## Work task 1
Reproduce the part of the monkeypox article between "As the world" and "to this point.", inclusive.
## Work task 2
Render this sentence from the monkeypox article in Spanish: "Cases have tripled in Europe over the last two weeks."
## Work task 3
According to the monkeypox article, in what year was the first proven case of human monkeypox infection identified?

As the world waits to see how deadly the largest known human outbreak of monkeypox will become, we can’t forget how Western racism and the inequity of Western societies has once again led to suffering the scale of which cannot yet be determined.
Brief History of Monkeypox
We can’t have an honest discussion about an issue this significant without considering the historical events that have brought us to this point.
Although it’s likely some form of monkeypox has existed for thousands of years, it was first named and scientifically denoted in a Denmark laboratory in 1958 after a monkey colony became infected. The first proven case of human infection of monkeypox was identified in a nine-month old boy in the Democratic Republic of the Kongo in 1970. Since 1970, monkeypox cases have been recorded in 11 African countries. The number of cases is impossible to know because of a lack of testing and available medical care.
There have been cases of Monkeypox recorded in Western nations prior to this year. In 2000-3, the United States reported 47 confirmed and probable cases of monkeypox in six states after people came in contact with pet prairie dogs who were infected when housed near small mammals imported from Ghana.
As we know, the widest outbreak of human infected monkeypox to take place outside of Africa is currently ongoing. As of this writing, more than 5,500 cases of monkeypox have been recorded in 60 countries. Cases have tripled in Europe over the last two weeks.
While transmission is, as it always has been with monkeypox, most likely through close physical contact, the monkeypox virus is mutating faster than ever. Current studies are determining whether the virus can more efficiently be transmitted through the air.
Smallpox Vaccines
Monkeypox has historically been a far less transmissible, lethal virus than its cousin smallpox. Eradicated in 1980 through a campaign of vaccination and isolation, smallpox’s centuries of terror ended after claiming an estimated 300 million lives.
Historically, recent smallpox vaccines have been about 85 percent effective in protecting against monkeypox. In 2019, the latest generation of the smallpox vaccine was developed by a Danish company and approved by the World Health Organization.
Racist Inequities
With the West free of smallpox by 1980 at the latest, Western governments and corporations stopped thinking much about the smallpox vaccines and how to distribute them effectively to fight monkeypox in Africa. Even after a severe outbreak of monkeypox took hold in Nigeria in 2017, Western governments and corporations failed to provide anything close to a sufficient number of vaccine doses.

(Stored data entries)
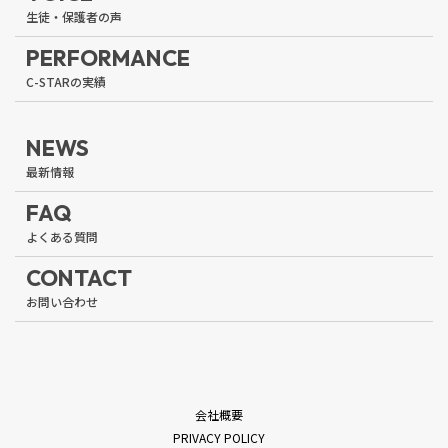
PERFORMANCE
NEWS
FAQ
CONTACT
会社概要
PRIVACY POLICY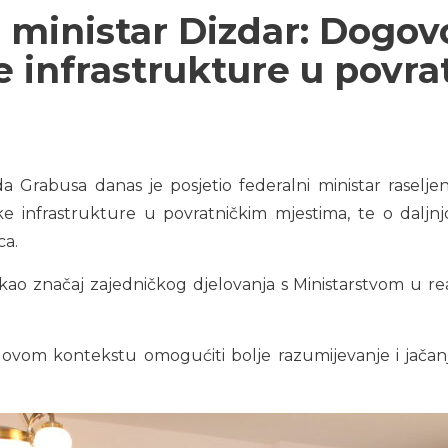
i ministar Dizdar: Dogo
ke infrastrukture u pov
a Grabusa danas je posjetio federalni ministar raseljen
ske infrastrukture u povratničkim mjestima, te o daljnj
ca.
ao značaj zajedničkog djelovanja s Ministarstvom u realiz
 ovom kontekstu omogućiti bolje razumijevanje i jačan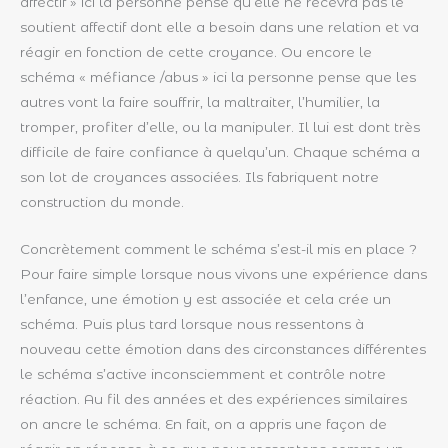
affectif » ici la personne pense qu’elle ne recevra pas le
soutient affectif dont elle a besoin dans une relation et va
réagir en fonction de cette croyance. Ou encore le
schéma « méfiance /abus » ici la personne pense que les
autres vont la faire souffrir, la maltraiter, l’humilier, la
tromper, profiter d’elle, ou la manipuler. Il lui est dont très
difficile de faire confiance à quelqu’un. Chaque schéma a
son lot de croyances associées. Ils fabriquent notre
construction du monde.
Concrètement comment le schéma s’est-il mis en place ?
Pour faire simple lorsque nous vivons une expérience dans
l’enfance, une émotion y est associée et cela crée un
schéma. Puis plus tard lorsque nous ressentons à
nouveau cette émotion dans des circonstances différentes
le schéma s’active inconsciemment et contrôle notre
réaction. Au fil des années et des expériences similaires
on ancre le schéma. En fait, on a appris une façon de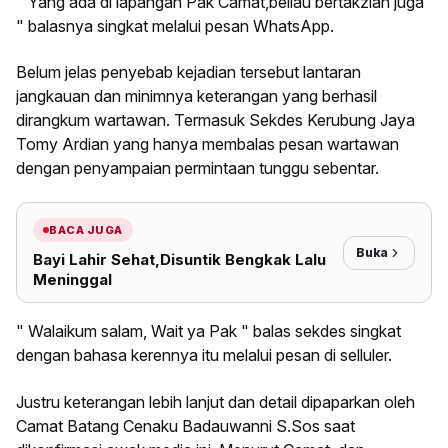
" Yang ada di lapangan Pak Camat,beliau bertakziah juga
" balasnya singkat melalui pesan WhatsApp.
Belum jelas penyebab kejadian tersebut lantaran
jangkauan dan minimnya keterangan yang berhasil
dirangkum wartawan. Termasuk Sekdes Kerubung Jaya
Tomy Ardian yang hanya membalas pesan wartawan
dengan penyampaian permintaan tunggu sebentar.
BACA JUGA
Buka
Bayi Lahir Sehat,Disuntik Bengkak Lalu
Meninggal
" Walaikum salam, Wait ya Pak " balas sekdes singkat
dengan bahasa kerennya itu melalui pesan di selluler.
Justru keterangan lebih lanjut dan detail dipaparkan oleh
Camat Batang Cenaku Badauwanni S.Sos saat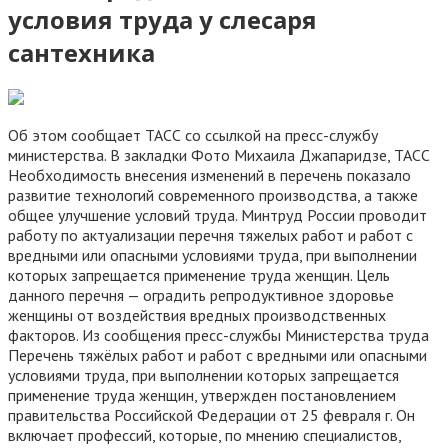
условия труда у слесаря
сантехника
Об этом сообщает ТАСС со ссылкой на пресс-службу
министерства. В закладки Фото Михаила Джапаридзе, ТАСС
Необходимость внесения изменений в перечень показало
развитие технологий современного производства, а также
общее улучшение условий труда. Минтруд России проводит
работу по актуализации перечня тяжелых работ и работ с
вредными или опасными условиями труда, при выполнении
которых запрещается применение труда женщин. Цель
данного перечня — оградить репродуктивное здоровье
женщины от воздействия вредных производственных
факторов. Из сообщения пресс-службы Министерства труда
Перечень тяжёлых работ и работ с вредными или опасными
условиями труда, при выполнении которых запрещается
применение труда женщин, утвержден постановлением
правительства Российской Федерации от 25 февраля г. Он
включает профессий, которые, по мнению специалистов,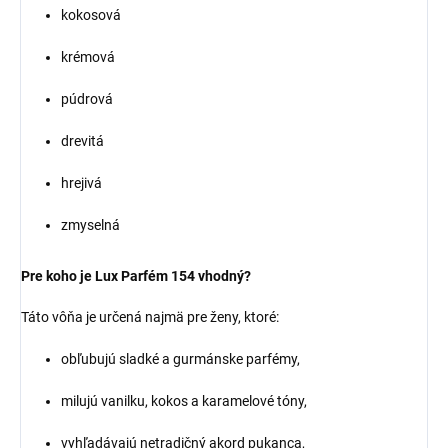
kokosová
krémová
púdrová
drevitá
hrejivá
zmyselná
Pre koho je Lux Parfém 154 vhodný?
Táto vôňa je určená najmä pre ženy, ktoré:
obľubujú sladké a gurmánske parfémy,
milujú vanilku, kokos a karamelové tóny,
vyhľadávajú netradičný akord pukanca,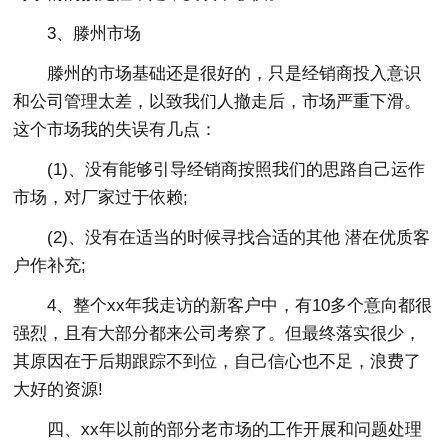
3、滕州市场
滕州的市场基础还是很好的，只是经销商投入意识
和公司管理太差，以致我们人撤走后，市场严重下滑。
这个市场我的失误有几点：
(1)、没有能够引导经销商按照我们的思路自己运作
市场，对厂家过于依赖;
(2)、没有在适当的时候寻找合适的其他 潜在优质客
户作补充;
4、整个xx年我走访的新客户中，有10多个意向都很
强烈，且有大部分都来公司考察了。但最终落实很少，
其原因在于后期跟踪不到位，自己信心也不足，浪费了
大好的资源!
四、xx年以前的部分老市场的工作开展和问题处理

## Response area 1
As the world waits to see how deadly the largest known human outbreak of monkeypox will become, we can’t forget how Western racism and the inequity of Western societies has once again led to suffering the scale of which cannot yet be determined.
Brief History of Monkeypox
We can’t have an honest discussion about an issue this significant without considering the historical events that have brought us to this point.

## Response area 2
Los casos se han triplicado en Europa en las últimas dos semanas.

## Response area 3
1970